In contemporary computing, computer application programs and other code may be downloaded and installed from the Internet. When downloading from an unknown or untrusted source, it is possible that such code is intentionally malicious or otherwise capable of harming or providing unauthorized access to important data. However, because there are many situations in which computer users benefit from the ability to download code and execute code without prompting, completely preventing downloading is not a practical solution to this problem.

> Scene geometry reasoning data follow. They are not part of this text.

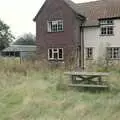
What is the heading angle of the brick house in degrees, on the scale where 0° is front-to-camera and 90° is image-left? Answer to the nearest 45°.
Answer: approximately 0°

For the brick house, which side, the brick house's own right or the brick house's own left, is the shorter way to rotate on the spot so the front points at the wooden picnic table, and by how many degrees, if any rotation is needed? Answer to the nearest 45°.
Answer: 0° — it already faces it
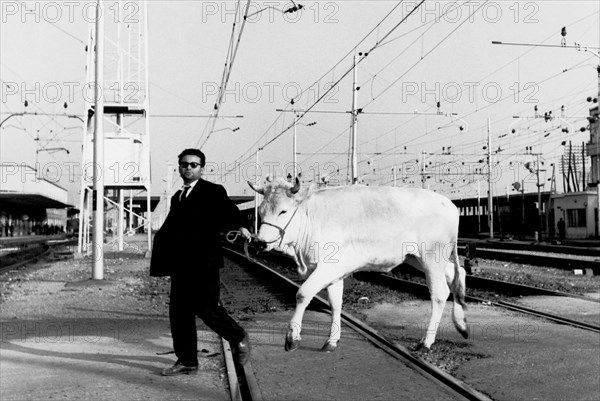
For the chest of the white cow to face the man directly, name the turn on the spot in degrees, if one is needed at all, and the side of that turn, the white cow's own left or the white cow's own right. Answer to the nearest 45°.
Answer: approximately 45° to the white cow's own right

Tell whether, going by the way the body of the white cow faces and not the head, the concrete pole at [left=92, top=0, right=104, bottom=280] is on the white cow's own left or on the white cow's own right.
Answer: on the white cow's own right

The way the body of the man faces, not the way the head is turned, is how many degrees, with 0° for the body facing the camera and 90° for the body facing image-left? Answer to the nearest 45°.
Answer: approximately 45°

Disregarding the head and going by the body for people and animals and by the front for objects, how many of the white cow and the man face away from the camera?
0

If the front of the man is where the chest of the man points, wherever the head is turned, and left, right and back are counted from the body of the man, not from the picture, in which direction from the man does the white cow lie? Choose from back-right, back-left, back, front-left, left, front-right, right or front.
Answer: left

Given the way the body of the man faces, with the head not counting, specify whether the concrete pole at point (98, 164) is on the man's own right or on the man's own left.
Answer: on the man's own right

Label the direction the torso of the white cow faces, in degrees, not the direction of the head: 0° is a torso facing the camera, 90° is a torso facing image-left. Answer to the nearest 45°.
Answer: approximately 90°

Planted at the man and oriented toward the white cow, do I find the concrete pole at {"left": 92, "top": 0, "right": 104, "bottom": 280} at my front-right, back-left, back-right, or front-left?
back-left

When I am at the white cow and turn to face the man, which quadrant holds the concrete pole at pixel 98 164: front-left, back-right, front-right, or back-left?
front-right
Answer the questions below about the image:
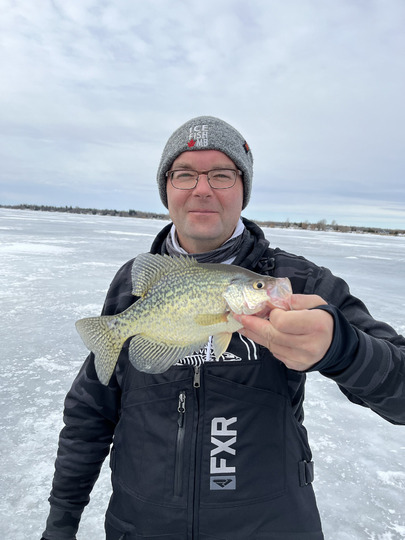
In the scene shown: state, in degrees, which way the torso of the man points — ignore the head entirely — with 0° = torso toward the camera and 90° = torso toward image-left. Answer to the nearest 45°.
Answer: approximately 0°

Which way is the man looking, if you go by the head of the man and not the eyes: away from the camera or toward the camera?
toward the camera
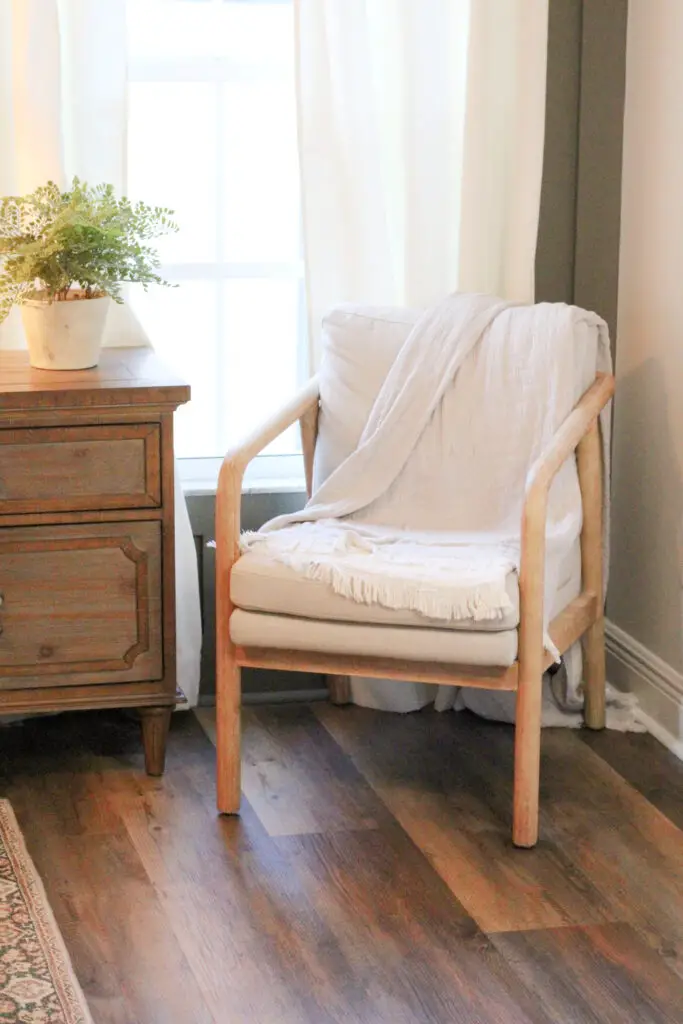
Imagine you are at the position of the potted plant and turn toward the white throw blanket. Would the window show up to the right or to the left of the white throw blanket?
left

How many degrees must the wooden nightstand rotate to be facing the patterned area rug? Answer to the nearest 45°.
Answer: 0° — it already faces it

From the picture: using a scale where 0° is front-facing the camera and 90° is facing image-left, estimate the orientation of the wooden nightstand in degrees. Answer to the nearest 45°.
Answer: approximately 0°

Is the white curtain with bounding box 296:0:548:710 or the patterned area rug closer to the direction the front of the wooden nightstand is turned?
the patterned area rug

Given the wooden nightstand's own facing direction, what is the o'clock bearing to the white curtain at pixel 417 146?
The white curtain is roughly at 8 o'clock from the wooden nightstand.

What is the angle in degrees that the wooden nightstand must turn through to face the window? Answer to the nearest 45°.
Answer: approximately 135° to its left

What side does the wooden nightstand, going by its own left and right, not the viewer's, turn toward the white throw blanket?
left

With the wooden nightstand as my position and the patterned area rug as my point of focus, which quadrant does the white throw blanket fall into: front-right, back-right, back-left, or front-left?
back-left

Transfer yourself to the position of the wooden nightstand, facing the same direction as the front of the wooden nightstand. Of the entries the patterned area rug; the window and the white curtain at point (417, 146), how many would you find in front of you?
1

Some environments, such as one based on Microsoft Corporation's .NET technology, attempt to solve the problems of running unknown or untrusted code by limiting what the code has permission to do. For example, the underlying platform can require that its callers have specific permissions, and while code can request the permissions it needs for the execution, the runtime will only grant permission to code based on policy that evaluates how much the code is trusted. Such permissions include things like the ability to access files and databases, connect to the Internet, interact with the user via a user interface, call into unmanaged code, and so forth. Prompting the user when a code requests such permissions is one policy-based solution, but is not very desirable because a typical user is often not equipped to make a correct security decision when prompted.
Writing secure code for platforms that enable applications to be downloaded and installed from the Internet without prompting is an extremely difficult problem. This is because the platform itself needs to have elevated privileges to properly operate. Security flaws can exist if any part of the platform code is written such that it inadvertently exposes a internal way to run untrusted code with elevated privileges, thereby allowing the untrusted code to perform unsafe operation. By way of example, the platform code needs to be able to call unmanaged code for operating system services, such as to render text on a window, while untrusted code is not allowed to do so, but if the platform code is inadvertently written such that the untrusted code can call unmanaged code via a call to a internal method of the platform code, a security flaw exists.
One solution that increases the likelihood that platform code that is securely written is to allow the developer to mark (e.g., using metadata) any part of the platform code that requires elevated permissions to run, or controls whether elevated permissions can be run, that is, the metadata indicates that the platform code is “critical” code that performs an unsecure operation. Security teams and static code analysis tools (e.g., FxCop is one such code analysis tool that checks .NET managed code assemblies) then recognize the metadata, whereby platform features can be developed so that the likelihood of platform code running with elevated privileges being exposed to untrusted code is dramatically reduced.
However, while highly valuable, the marking of such code and data as critical results in a complex code-review process that burdens a security team with many critical methods that need to be code reviewed. What is needed is a safe way to reduce the number of methods that need to be reviewed for criticality, as less-complex reviewing increases the likelihood that any security problems in the platform code will be found.